Christmas is sun-worship. We read the following, in the book by Alexander Hislop, The Two Babylons (Filiquarian Publishing LLC 2007), Chapter III Festivals, Section I Christmas and Lady-day:
“Long before the fourth century, and long before the Christian era itself, a festival was celebrated among the heathen, at that precise time of the year, in honour of the birth of the son of the Babylonian queen of heaven; and it may fairly be presumed that, in order to conciliate the heathen, and to swell the number of the nominal adherents of Christianity, the same festival was adopted by the Roman Church, giving it only the name of Christ.”
“Upright men strive to stem the tide, but in spite of all their efforts, the apostacy went on, till the Church, with the exception of a small remnant, was submerged under Pagan superstition. That Christmas was originally a Pagan festival, is beyond all doubt. The time of the year, and the ceremonies with which it is still celebrated, prove its origin. In Egypt, the son of Isis, the Egyptian title for the queen of heaven, was born at this very time, ‘about the time of the winter solstice’.”
“Far and wide, in the realms of Paganism, was this birth-day observed.

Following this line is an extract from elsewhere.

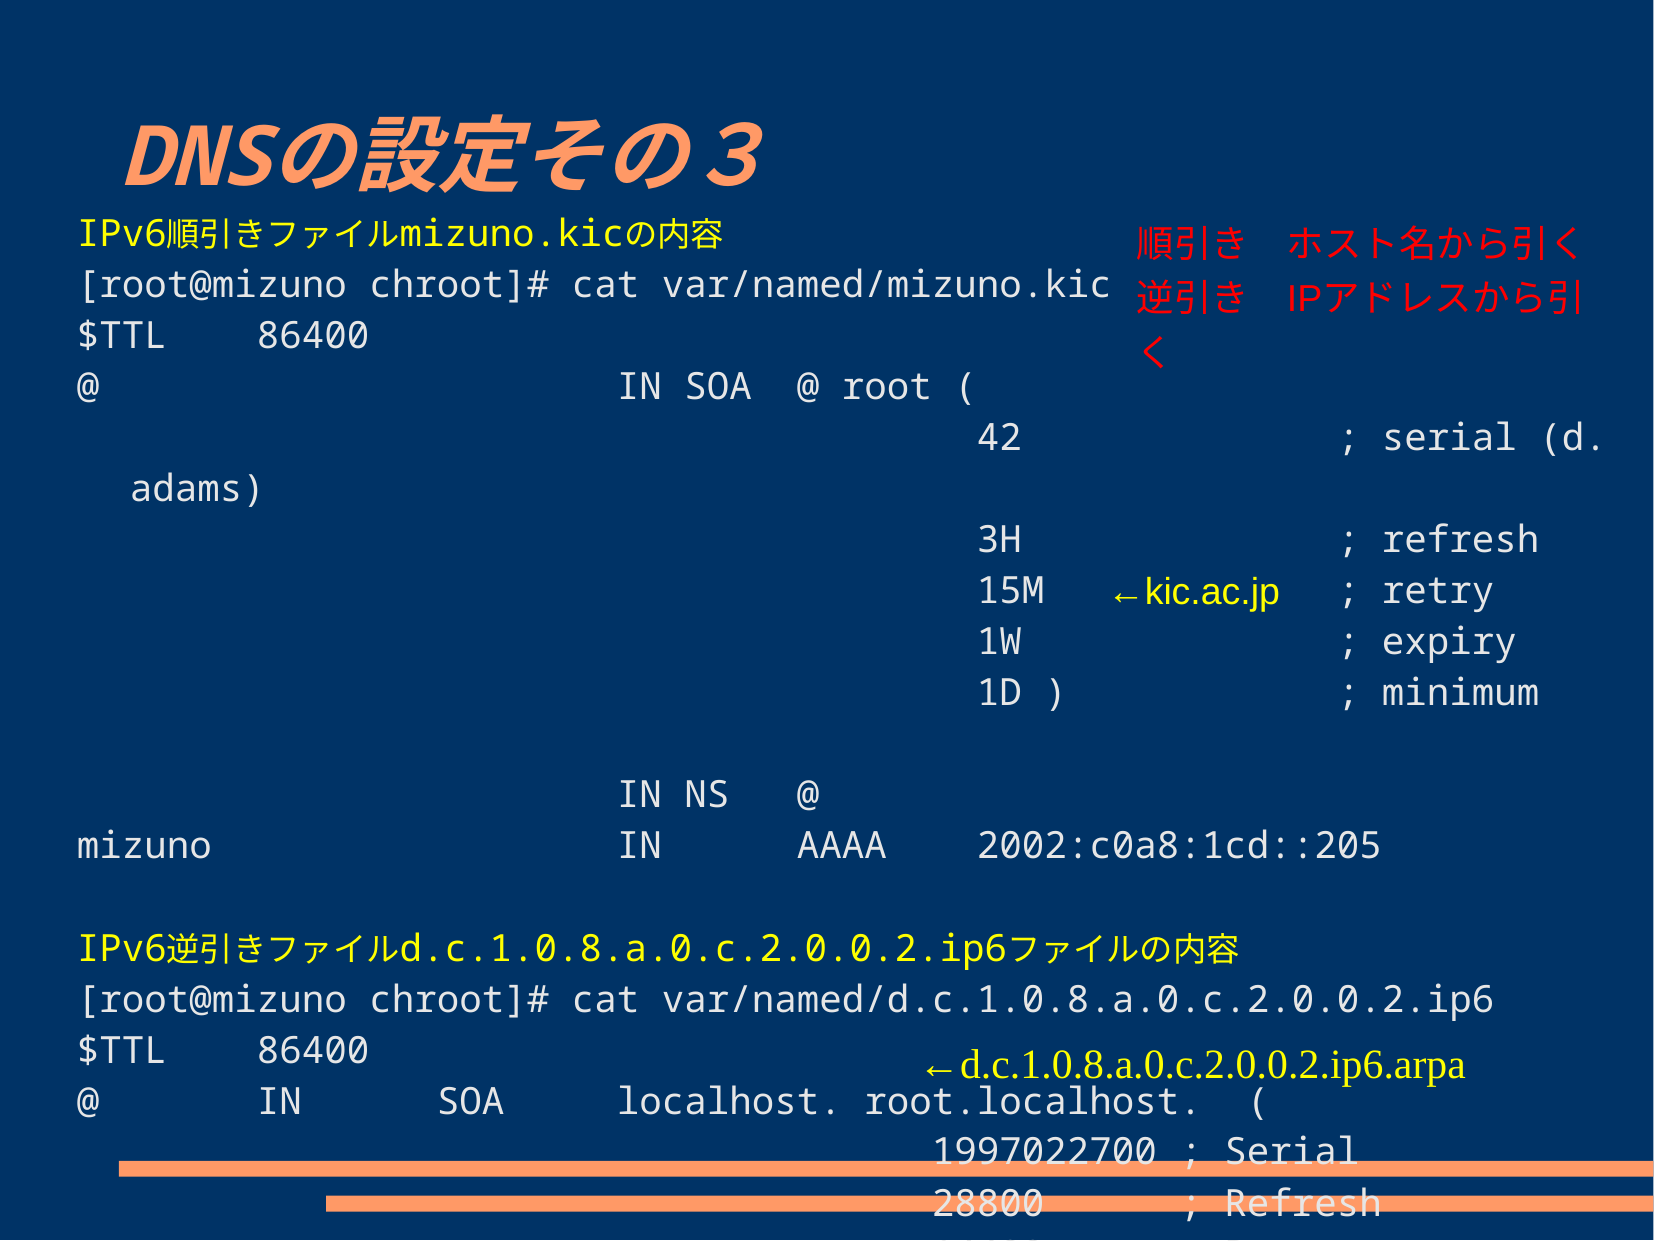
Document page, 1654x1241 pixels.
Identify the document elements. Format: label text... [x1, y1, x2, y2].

This festival has been commonly believed to have had only an astronomical character, referring simply to the completion of the sun's yearly course, and the commencement of a new cycle. But there is indubitably evidence that the festival in question had a much higher reference than this – that it commemorated not merely the figurative birth-day of the sun in the renewal of its course, but the birth-day of the grand Deliverer. Among the Sabeans of Arabia, who regarded the moon, and not the sun, as the visible symbol of the favourite object of their idolatry, the same period was observed as the birth festival.”

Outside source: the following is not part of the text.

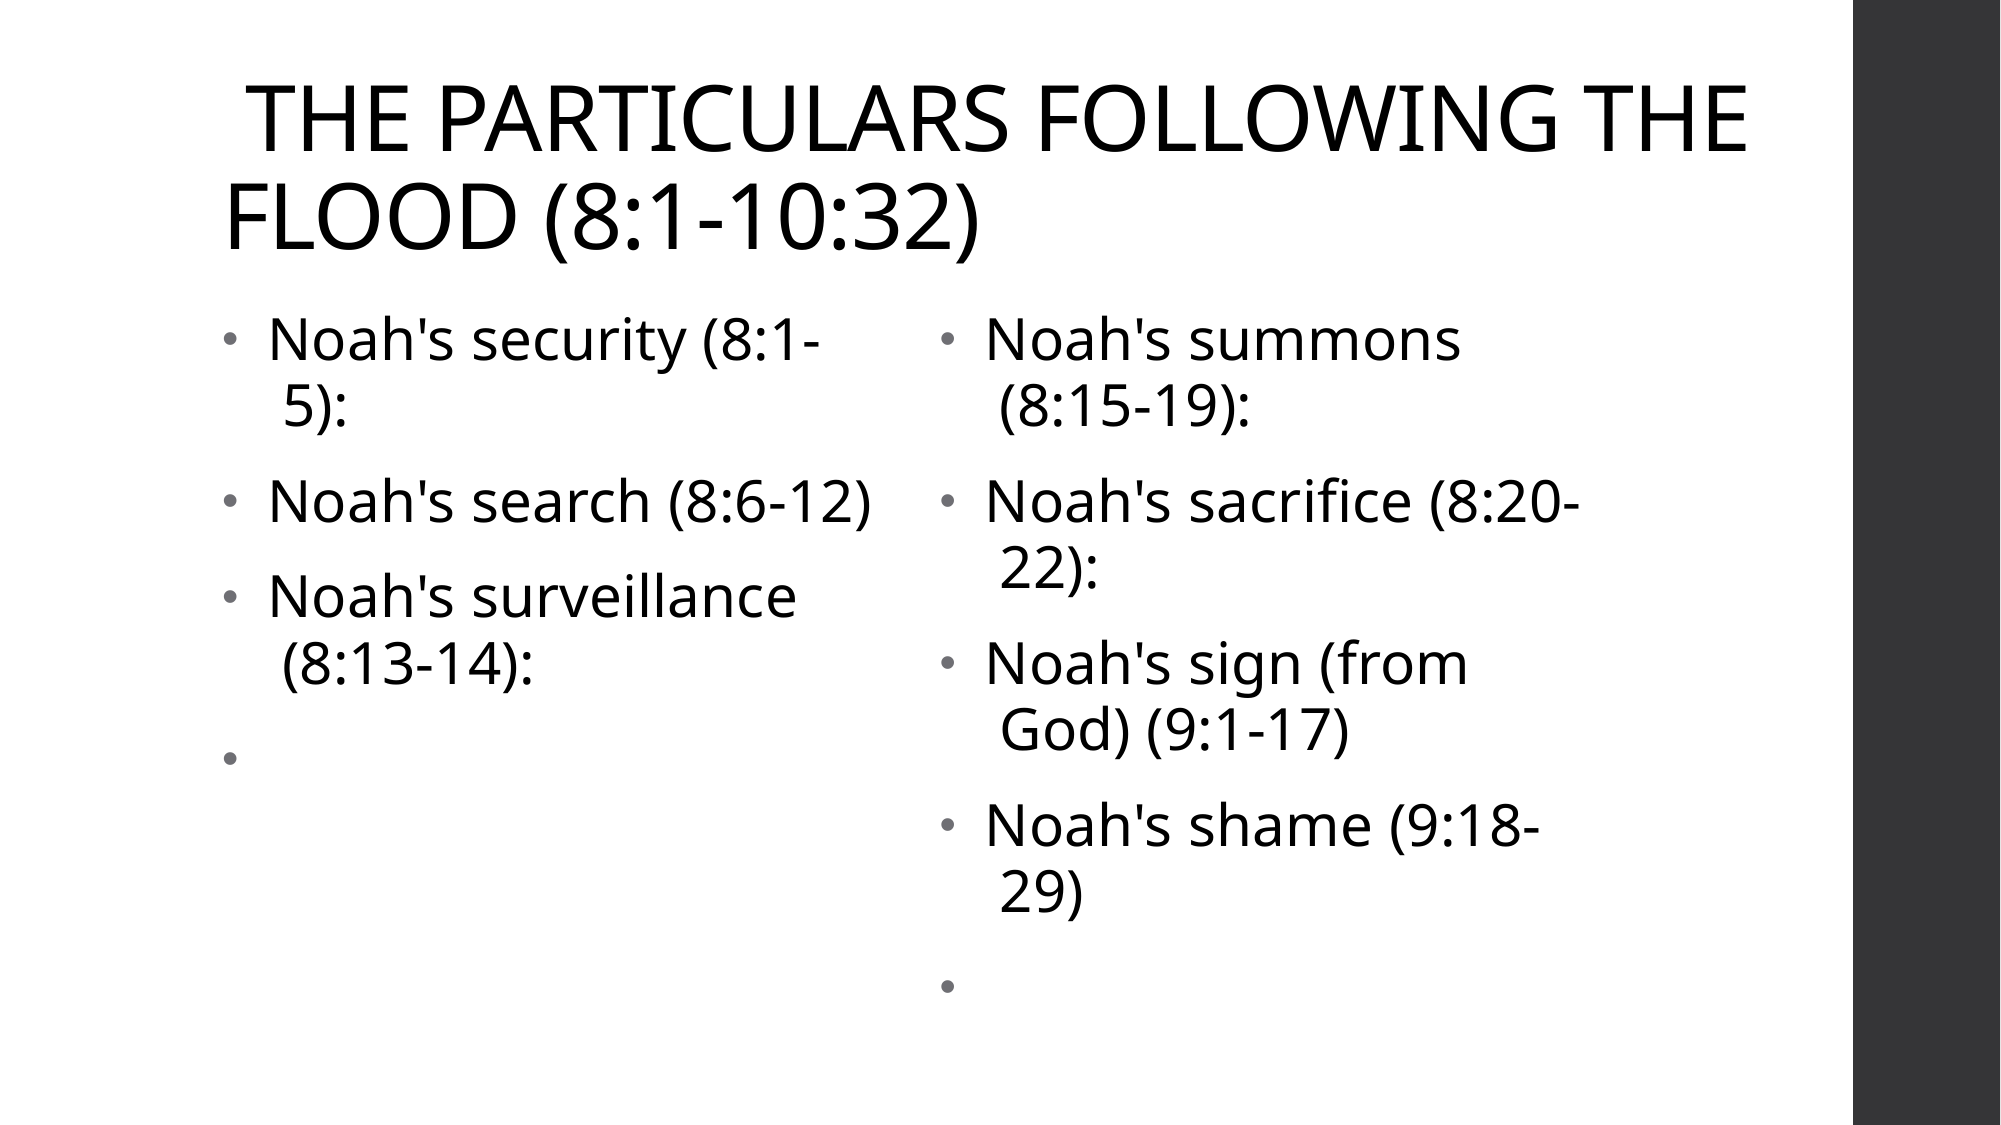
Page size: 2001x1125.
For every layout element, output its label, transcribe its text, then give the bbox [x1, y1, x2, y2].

list Noah's security (8:1-5): Noah's search (8:6-12) Noah's surveillance (8:13-14): [207, 299, 900, 1014]
list Noah's summons (8:15-19): Noah's sacrifice (8:20-22): Noah's sign (from God) (9:1-17) Noah's shame (9:18-29) [924, 299, 1617, 1014]
title THE PARTICULARS FOLLOWING THE FLOOD (8:1-10:32) [206, 60, 1797, 278]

“The Christmas tree, now so common among us, was equally common in Pagan Rome and Pagan Egypt. In Egypt that tree was the palm-tree; in Rome it was the fir; the palm-tree denoting the Pagan Messiah, as Baal-Tamar, the fir referring to him as Baal-Berith. The mother of Adonis, the sun-god and great mediatorial divinity, was mystically said to have been changed into a tree, and when in that state to have brought forth her divine son. If the mother was a tree, the son must have been recognised as the ‘Man the branch.’ And this entirely accounts for the putting of the Yule Log into the fire on Christmas-eve, and the appearance of the Christmas-tree the next morning. As Zero-Ashta, ‘The seed of the woman,’ which name also signified Ignigena, or ‘born of the fire,’ he has to enter the fire on ‘Mother- night,’ that he may be born the next day out of it, as the ‘Branch of god,’ or the Tree that brings all divine gifts to men. But why, it may be asked, does he enter the fire under the symbol of a Log? To understand this, it must be remembered that the divine child born at the winter solstice was born as a new incarnation of the great god (after that god had been cut in pieces), on purpose to revenge his death upon his murderers.”
“Now the great god, cut off in the midst of his power and glory, was symbolised as a huge tree, stripped of all its branches, and cut down almost to the ground. But the great serpent, the symbol of the life restoring Aesculapius, twists itself around the dead stock, and lo, at its side up sprouts a young tree – a tree of an entirely different kind, that is destined never to be cut down by hostile power – even the palm-tree, the well-known symbol of victory. The Christmas-tree, as has been stated, was generally at Rome a different tree, even the fir; but the very same idea as was implied in the palm-tree was implied in the Christmas-fir; for that covertly symbolised the new-born God as Baal-berith, ‘Lord of the Covenant,’ and thus shadowed forth the perpetuity and everlasting nature of his power, not that after having fallen before his enemies, he had risen triumphant over them all.”
“Therefore, the 25th of December, the day that was observed at Rome as the day when the victorious god reappeared on earth, was held at the Natalis invicti solis, ‘The birth-day of the unconquered Sun.’ Now the Yule Log is the dead stock of Ni**od, deified as the sun-god, but cut down by his enemies; the Christmas-tree is Ni**od redivivus – the slain god come to life again. In the light reflected by the above statement on customs that still linger among us, the origin of which has been lost in the midst of hoar antiquity, let the reader look at the singular practice still kept up in the South on Christmas-eve, of kissing under the mistletoe bough. That mistletoe bough in the Druidic superstition, which, as we have seen, was derived from Babylon, was a representation of the Messiah, ‘The man the branch.’ The mistletoe was regarded as a divine branch – a branch that came from heaven, and grew upon a tree that sprung out of the earth.”